**Set task:**
Put everything from the line containing "order: Fabales" down to the line containing "scientific name: Phyciodes tharos" in the material below into a two-column CSV with columns "label" and "value", one row per line, each in its own quoted field with line breaks turned into spaces. Leave the pictures out.

**Excerpted data:**
━━━━━━
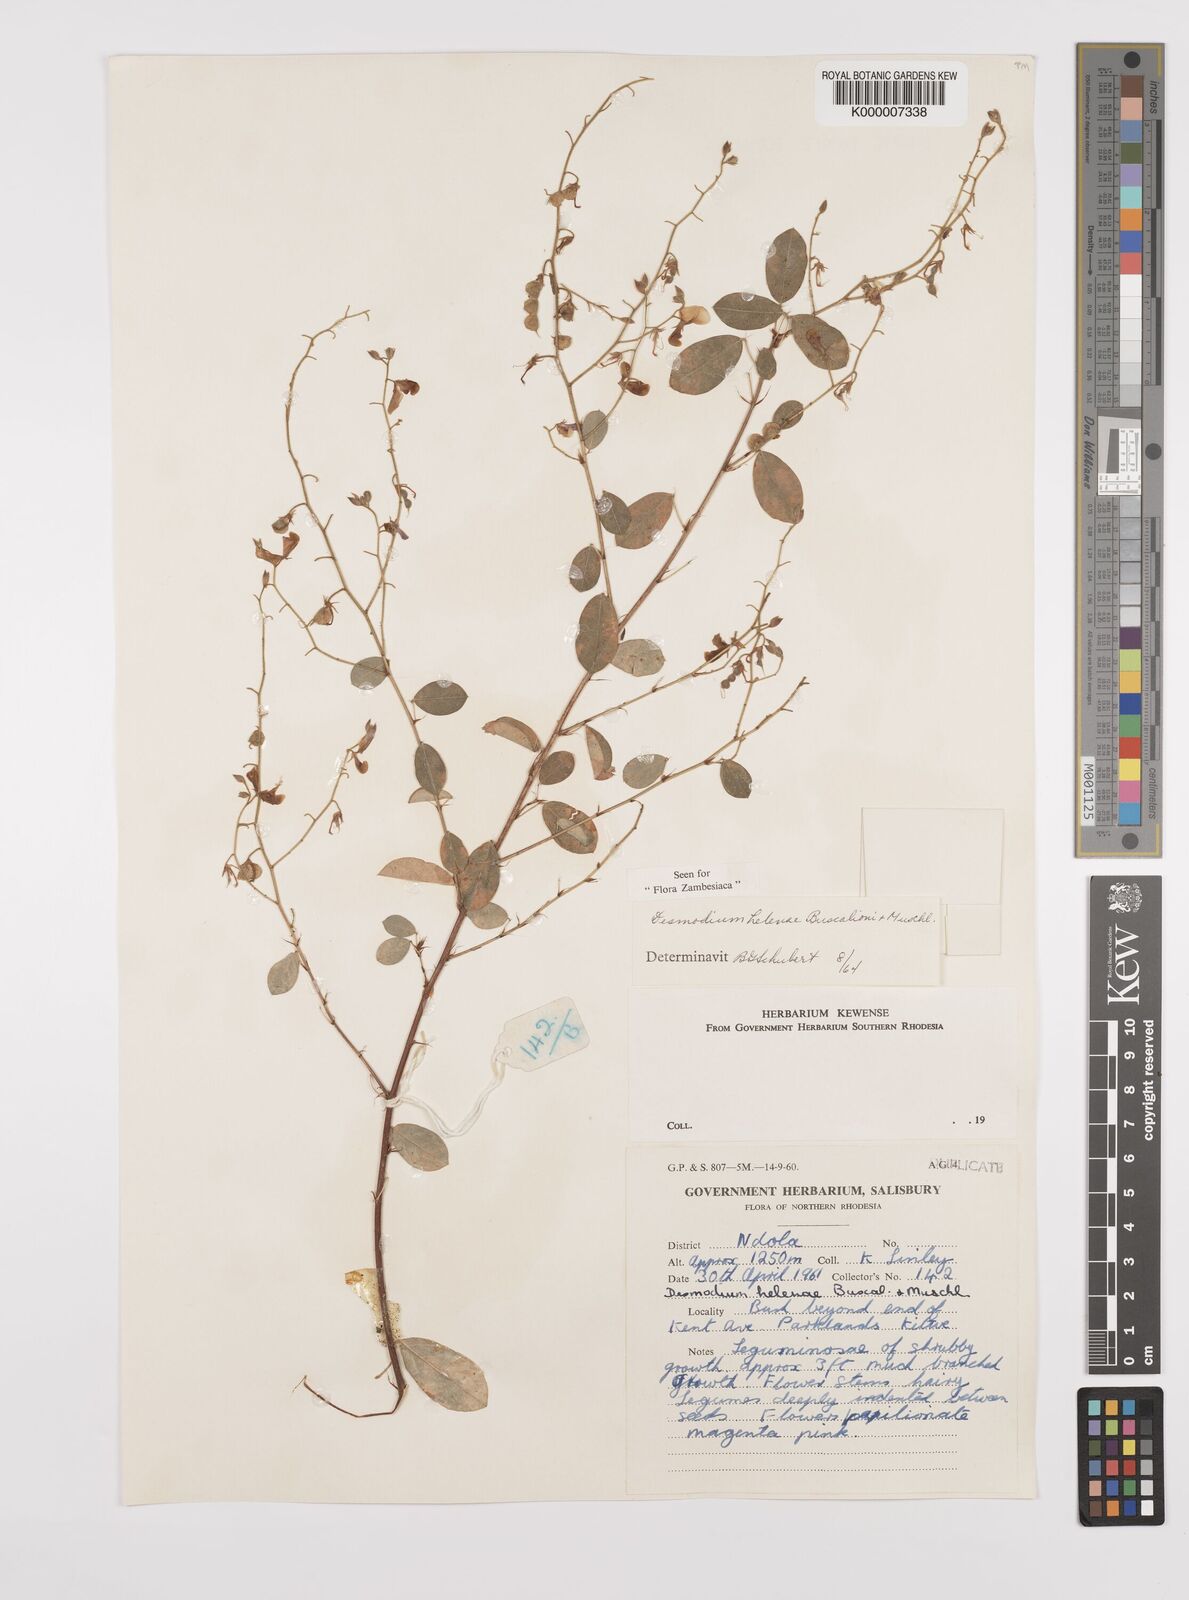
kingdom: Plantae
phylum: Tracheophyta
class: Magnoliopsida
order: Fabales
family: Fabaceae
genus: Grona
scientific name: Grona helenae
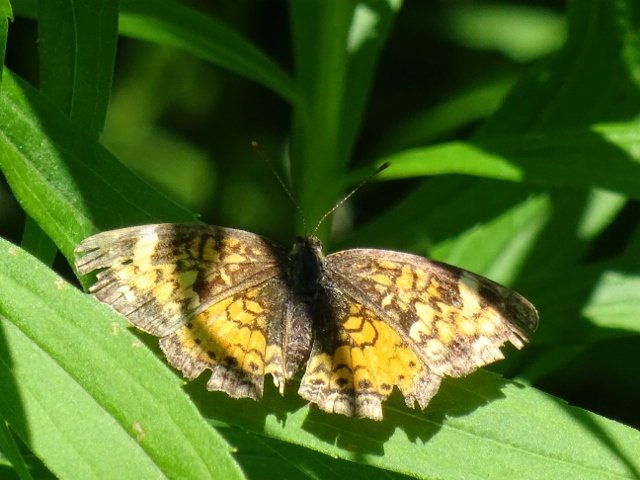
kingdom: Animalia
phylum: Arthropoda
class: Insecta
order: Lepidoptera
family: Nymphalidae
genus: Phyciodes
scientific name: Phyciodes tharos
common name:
━━━━━━
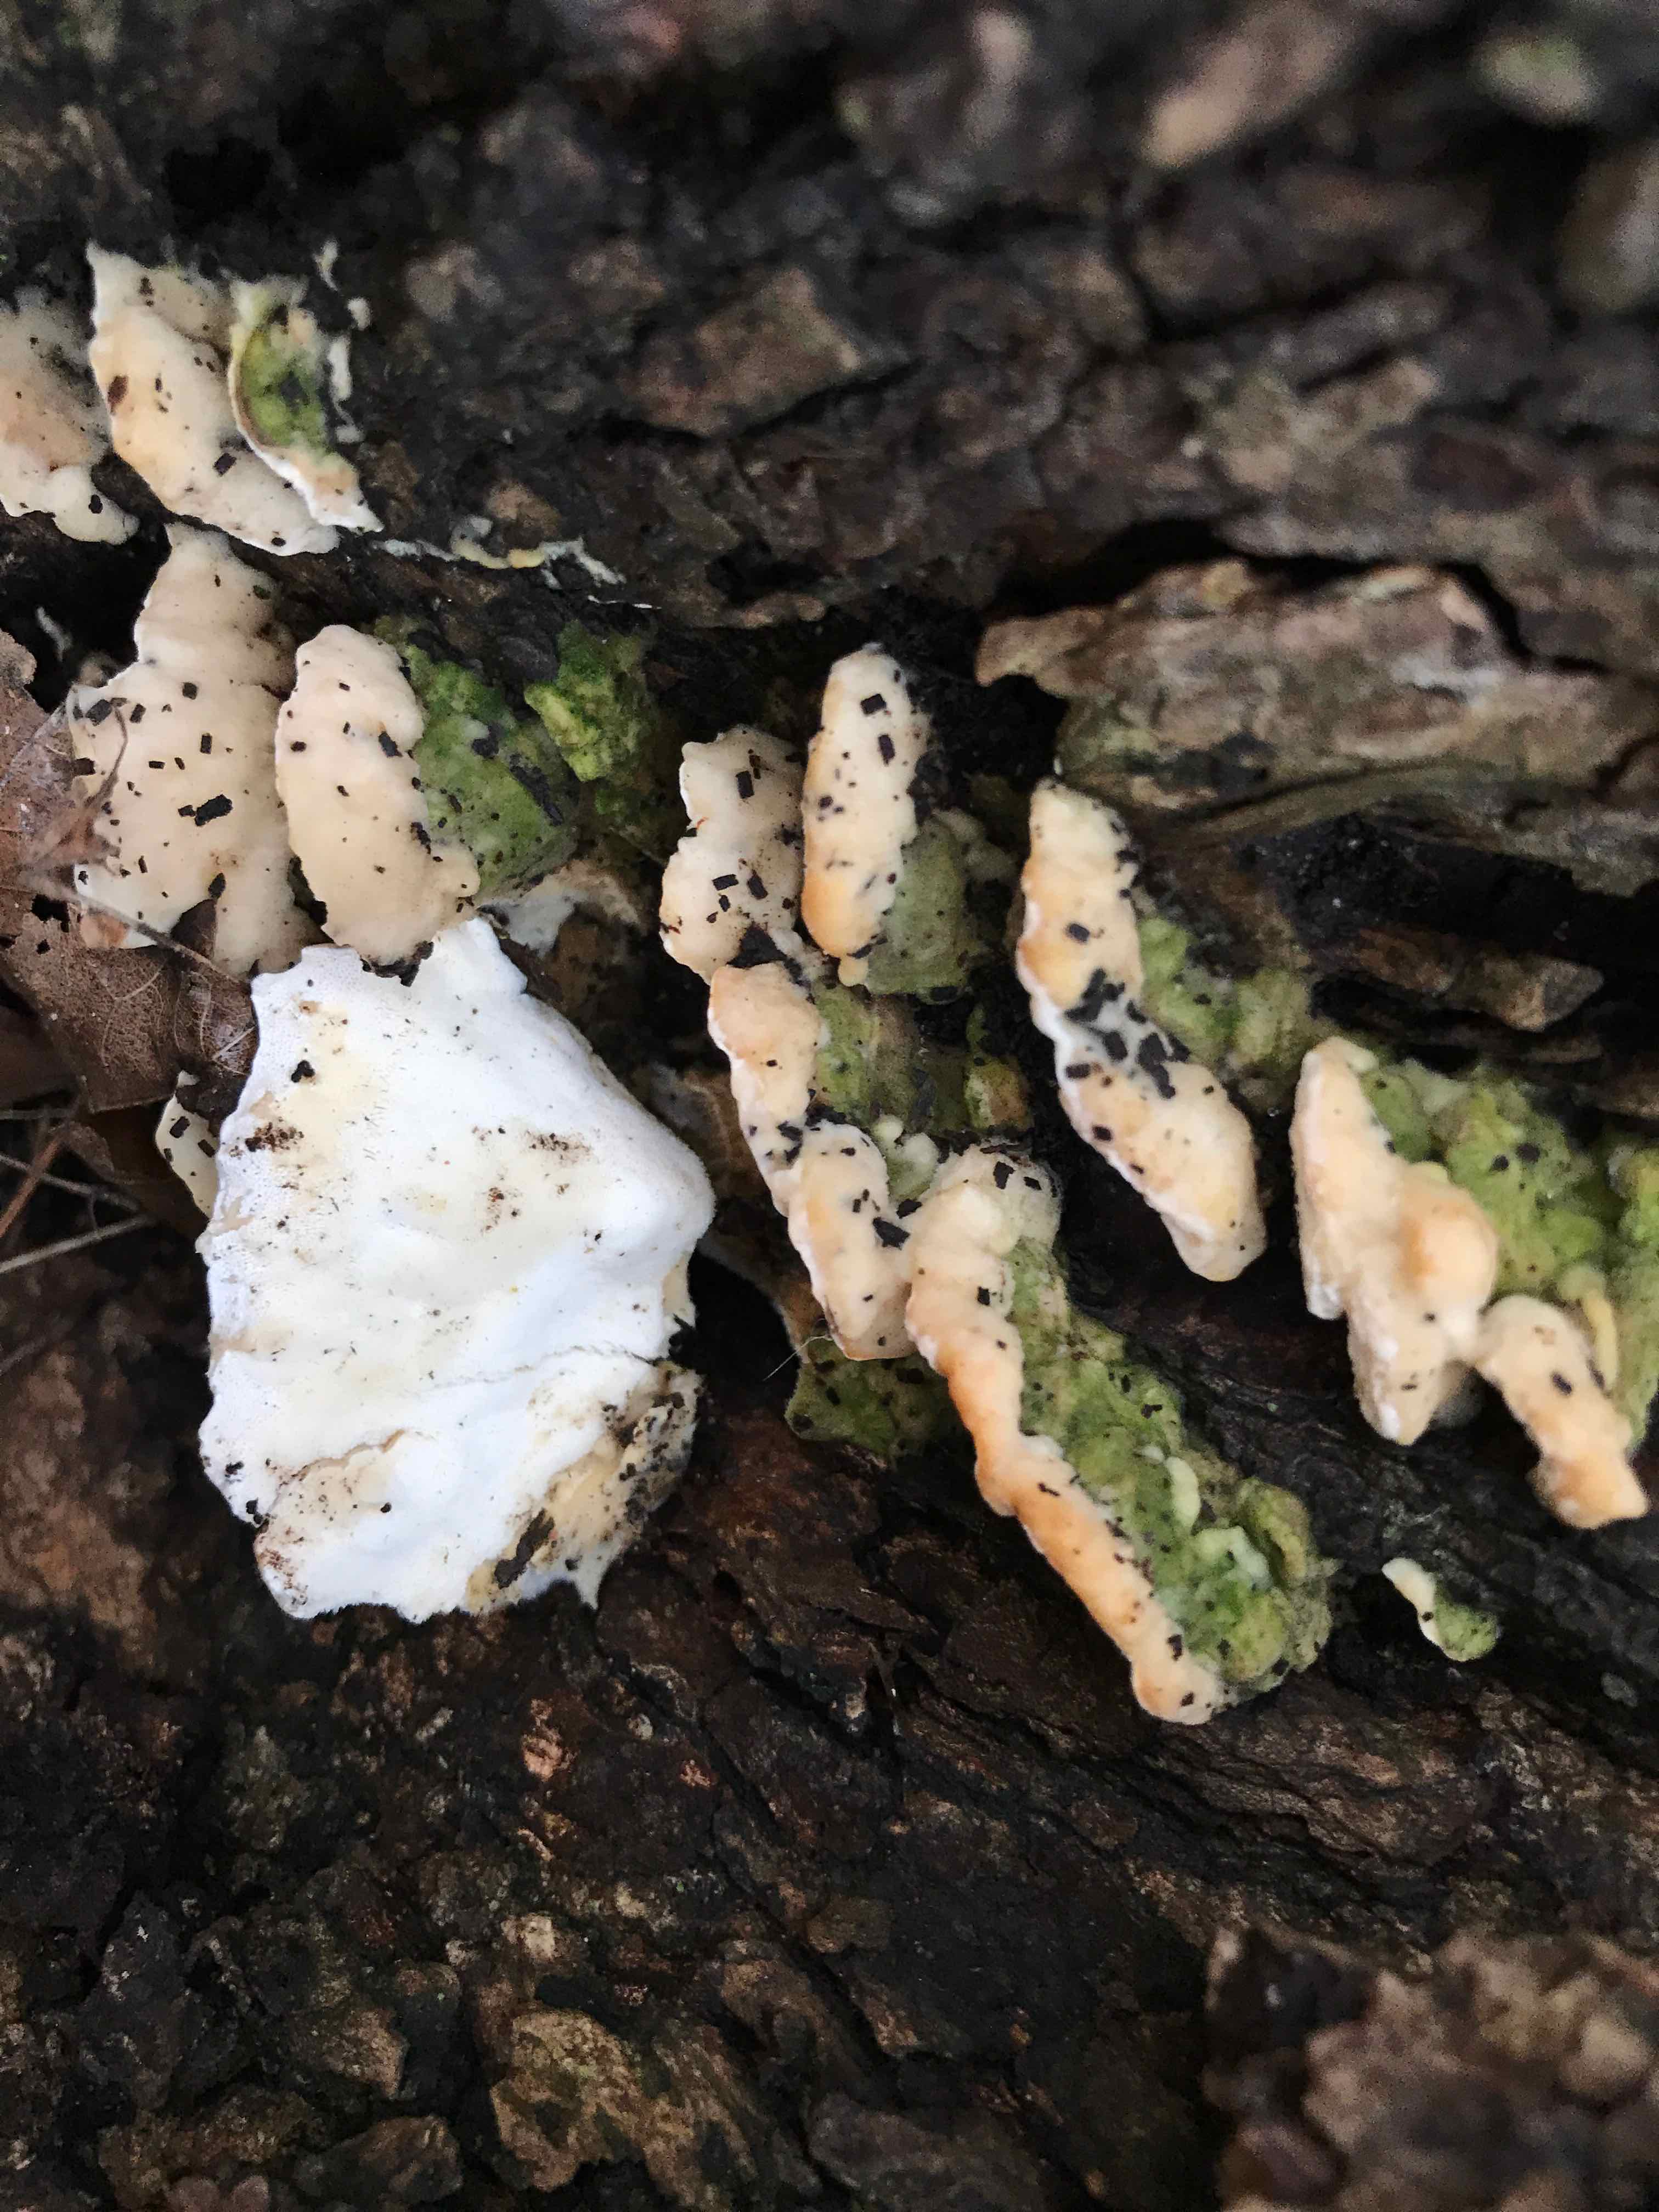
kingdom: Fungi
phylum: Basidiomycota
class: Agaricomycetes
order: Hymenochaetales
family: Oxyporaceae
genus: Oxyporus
━━━━━━
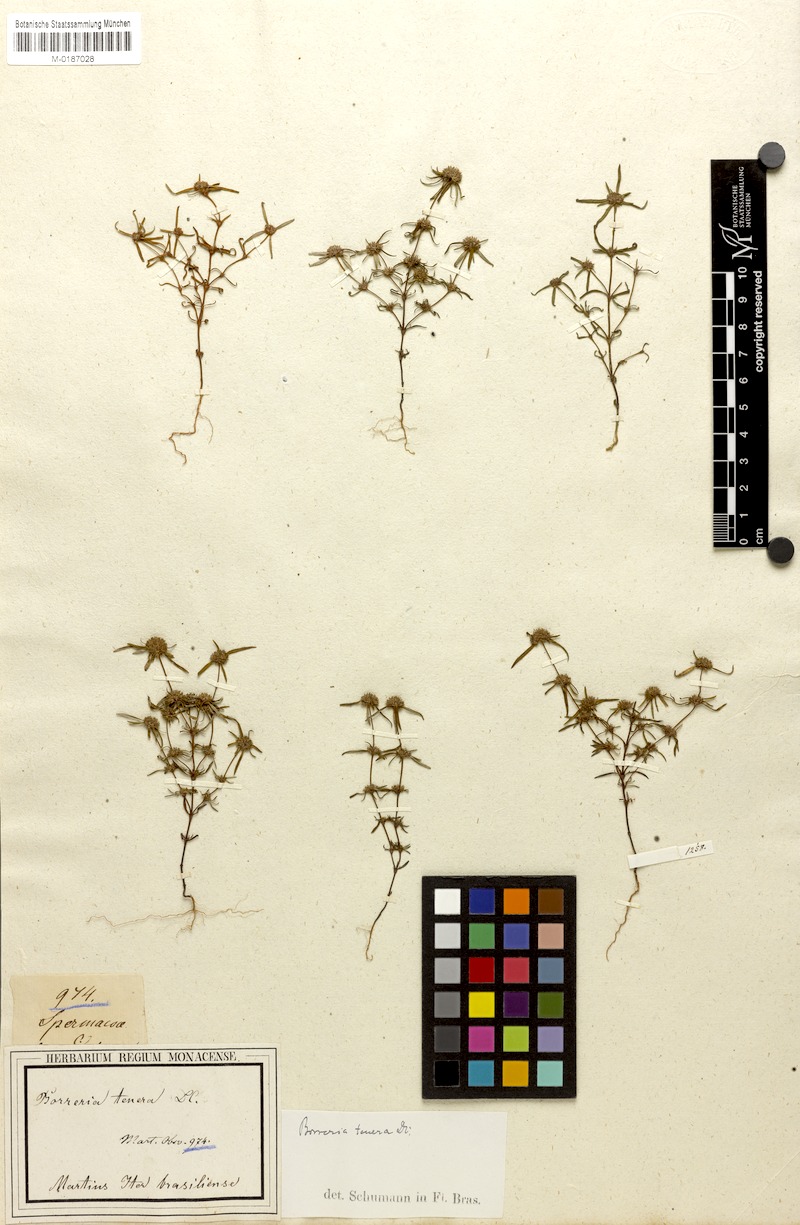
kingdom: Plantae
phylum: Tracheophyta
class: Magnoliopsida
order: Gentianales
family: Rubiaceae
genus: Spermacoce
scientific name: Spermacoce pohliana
━━━━━━
**Task answer:**
label,value
"order:","Fabales"
"family:","Fabaceae"
"genus:","Grona"
"scientific name:","Grona helenae"
"kingdom:","Animalia"
"phylum:","Arthropoda"
"class:","Insecta"
"order:","Lepidoptera"
"family:","Nymphalidae"
"genus:","Phyciodes"
"scientific name:","Phyciodes tharos"